Thanks to the peculiar clearness with which external objects are sometimes projected on an inebriated brain, in sharp contrast to its own obscure imaginings, Valentin found an inkstand and a table-napkin, with the quickness of a monkey, repeating all the time:
“Let us measure it! Let us measure it!”
“All right,” said Emile; “let us measure it!”
The two friends spread out the table-napkin and laid the Magic Skin upon it. As Emile’s hand appeared to be steadier than Raphael’s, he drew a line with pen and ink round the talisman, while his friend said:
“I wished for an income of two hundred thousand livres, didn’t I? Well, when that comes, you will observe a mighty diminution of my chagrin.”
“Yes—now go to sleep. Shall I make you comfortable on that sofa? Now then, are you all right?”
“Yes, my nursling of the press. You shall amuse me; you shall drive the flies away from me. The friend of adversity should be the friend of prosperity. So I will give you some Hava—na—cig——”
“Come, now, sleep. Sleep off your gold, you millionaire!”
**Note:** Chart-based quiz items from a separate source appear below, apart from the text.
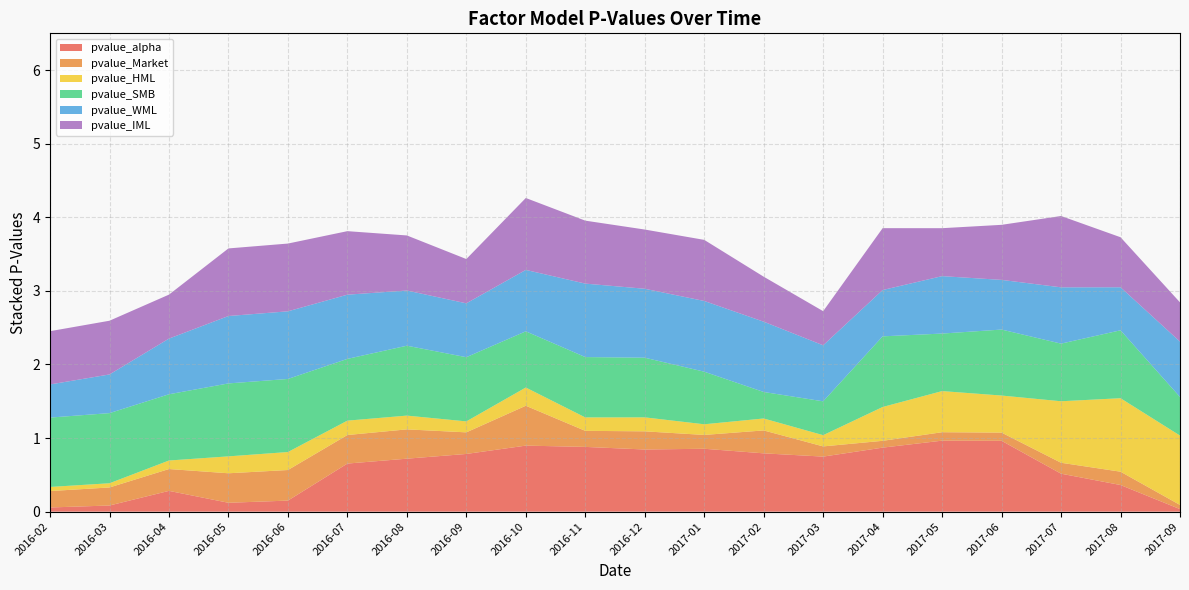

Reading left to right, what are all the values shown in this chart?

pvalue_alpha: 2016-02=0.1	2016-03=0.1	2016-04=0.3	2016-05=0.1	2016-06=0.2	2016-07=0.7	2016-08=0.7	2016-09=0.8	2016-10=0.9	2016-11=0.9	2016-12=0.8	2017-01=0.9	2017-02=0.8	2017-03=0.7	2017-04=0.9	2017-05=1.0	2017-06=1.0	2017-07=0.5	2017-08=0.4	2017-09=0.0
pvalue_Market: 2016-02=0.2	2016-03=0.2	2016-04=0.3	2016-05=0.4	2016-06=0.4	2016-07=0.4	2016-08=0.4	2016-09=0.3	2016-10=0.5	2016-11=0.2	2016-12=0.2	2017-01=0.2	2017-02=0.3	2017-03=0.1	2017-04=0.1	2017-05=0.1	2017-06=0.1	2017-07=0.1	2017-08=0.2	2017-09=0.1
pvalue_HML: 2016-02=0.1	2016-03=0.1	2016-04=0.1	2016-05=0.2	2016-06=0.2	2016-07=0.2	2016-08=0.2	2016-09=0.1	2016-10=0.2	2016-11=0.2	2016-12=0.2	2017-01=0.1	2017-02=0.2	2017-03=0.2	2017-04=0.5	2017-05=0.6	2017-06=0.5	2017-07=0.8	2017-08=1.0	2017-09=0.9
pvalue_SMB: 2016-02=0.9	2016-03=1.0	2016-04=0.9	2016-05=1.0	2016-06=1.0	2016-07=0.8	2016-08=0.9	2016-09=0.9	2016-10=0.8	2016-11=0.8	2016-12=0.8	2017-01=0.7	2017-02=0.4	2017-03=0.5	2017-04=1.0	2017-05=0.8	2017-06=0.9	2017-07=0.8	2017-08=0.9	2017-09=0.5
pvalue_WML: 2016-02=0.5	2016-03=0.5	2016-04=0.8	2016-05=0.9	2016-06=0.9	2016-07=0.9	2016-08=0.7	2016-09=0.7	2016-10=0.8	2016-11=1.0	2016-12=0.9	2017-01=1.0	2017-02=1.0	2017-03=0.8	2017-04=0.6	2017-05=0.8	2017-06=0.7	2017-07=0.8	2017-08=0.6	2017-09=0.8
pvalue_IML: 2016-02=0.7	2016-03=0.7	2016-04=0.6	2016-05=0.9	2016-06=0.9	2016-07=0.9	2016-08=0.7	2016-09=0.6	2016-10=1.0	2016-11=0.9	2016-12=0.8	2017-01=0.8	2017-02=0.6	2017-03=0.5	2017-04=0.8	2017-05=0.7	2017-06=0.7	2017-07=1.0	2017-08=0.7	2017-09=0.5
“You! sleep off your paragraphs! Good-night! Say good-night to Nebuchadnezzar!—Love! Wine! France!—glory and tr—treas——”
Very soon the snorings of the two friends were added to the music with which the rooms resounded—an ineffectual concert! The lights went out one by one, their crystal sconces cracking in the final flare. Night threw dark shadows over this prolonged revelry, in which Raphael’s narrative had been a second orgy of speech, of words without ideas, of ideas for which words had often been lacking.